Up on deck, the rest of us took the opportunity to have a science briefing from Emily Penn and Diana. After dinner was served in the cockpit, a wonderful curry made by Lisa and Katrina hit the spot and brought us together. After the washing up, many were feeling quite tired by a morning of labour and afternoon spent in the hot Brazilian sun. With thoughts of brushing teeth, reading, journaling and sleep creeping into our minds, we were ready to call it a day and reset tomorrow.

It was then that I noticed a seemingly different relationship of boat to land. Calling down the companionway to the crew I alerted them to my observation. They determined that the boat was in fact dragging on its anchor. This combined with our out of order engine resulted in an all hands on deck order. Our Skipper stern but unconcerned. Within minutes everyone was in lifejackets and torches on, helping to re-deploy the dinghy which only only earlier we had neatly stowed.
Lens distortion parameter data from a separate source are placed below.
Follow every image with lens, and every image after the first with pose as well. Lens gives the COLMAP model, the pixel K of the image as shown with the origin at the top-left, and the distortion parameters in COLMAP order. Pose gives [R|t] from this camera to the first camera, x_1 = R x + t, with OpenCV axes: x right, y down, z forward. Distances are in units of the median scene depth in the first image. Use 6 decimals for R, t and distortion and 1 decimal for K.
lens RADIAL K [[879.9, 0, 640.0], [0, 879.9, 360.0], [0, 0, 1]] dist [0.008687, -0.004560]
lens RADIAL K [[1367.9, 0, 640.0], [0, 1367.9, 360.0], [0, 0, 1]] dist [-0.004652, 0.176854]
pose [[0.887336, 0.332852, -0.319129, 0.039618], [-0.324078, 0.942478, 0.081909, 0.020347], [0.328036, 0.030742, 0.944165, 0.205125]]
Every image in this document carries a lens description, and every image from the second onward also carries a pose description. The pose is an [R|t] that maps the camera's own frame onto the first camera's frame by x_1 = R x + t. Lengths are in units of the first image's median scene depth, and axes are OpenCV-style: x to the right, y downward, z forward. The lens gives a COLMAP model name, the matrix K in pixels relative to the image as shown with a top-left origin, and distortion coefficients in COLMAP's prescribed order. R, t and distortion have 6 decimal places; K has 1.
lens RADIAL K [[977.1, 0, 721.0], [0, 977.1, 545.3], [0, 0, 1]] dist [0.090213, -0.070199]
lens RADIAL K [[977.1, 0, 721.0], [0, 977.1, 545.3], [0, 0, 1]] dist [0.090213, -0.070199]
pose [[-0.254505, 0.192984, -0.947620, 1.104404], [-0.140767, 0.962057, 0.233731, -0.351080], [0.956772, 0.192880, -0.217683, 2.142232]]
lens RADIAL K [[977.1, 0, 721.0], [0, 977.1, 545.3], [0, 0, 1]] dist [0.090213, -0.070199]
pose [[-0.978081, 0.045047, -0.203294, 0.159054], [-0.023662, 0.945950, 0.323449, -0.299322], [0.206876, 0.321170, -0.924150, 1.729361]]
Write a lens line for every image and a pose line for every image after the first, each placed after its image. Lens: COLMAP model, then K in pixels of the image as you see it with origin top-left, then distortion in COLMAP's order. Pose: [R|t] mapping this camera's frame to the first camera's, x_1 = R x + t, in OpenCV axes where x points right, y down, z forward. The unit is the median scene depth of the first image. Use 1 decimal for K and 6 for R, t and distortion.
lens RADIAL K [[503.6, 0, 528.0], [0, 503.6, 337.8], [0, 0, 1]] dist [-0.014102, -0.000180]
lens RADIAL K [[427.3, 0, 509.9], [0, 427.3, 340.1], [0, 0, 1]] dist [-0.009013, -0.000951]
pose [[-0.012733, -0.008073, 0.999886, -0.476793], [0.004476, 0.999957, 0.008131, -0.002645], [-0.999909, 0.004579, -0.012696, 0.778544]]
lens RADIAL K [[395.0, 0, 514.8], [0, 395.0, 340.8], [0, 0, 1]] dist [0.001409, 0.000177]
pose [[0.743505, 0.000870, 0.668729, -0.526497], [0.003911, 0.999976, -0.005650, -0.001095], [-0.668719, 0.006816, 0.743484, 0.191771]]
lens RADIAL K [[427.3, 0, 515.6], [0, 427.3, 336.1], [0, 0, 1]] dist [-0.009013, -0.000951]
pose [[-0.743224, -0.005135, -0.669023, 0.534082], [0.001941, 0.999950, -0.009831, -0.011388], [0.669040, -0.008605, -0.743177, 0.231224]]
The crew reset the anchor.

I might reiterate that we have yet to even leave! Ascension Crew (previous crew) had the insect invasion, we were experiencing our own trial by fire. I questioned whether or not I should be worried, but I am decidedly not. The Skipper Imogen, First Mate Emily, And Second Mate Holly are all confident, competent amazing and clear under pressure.

So even though our sailing plan has not started smoothly I would say our crew is learning to work together extremely well. I can see that by the time we reach shore in Guyana we will be nothing short of a well oiled machine. Hopefully setting sail is not far off.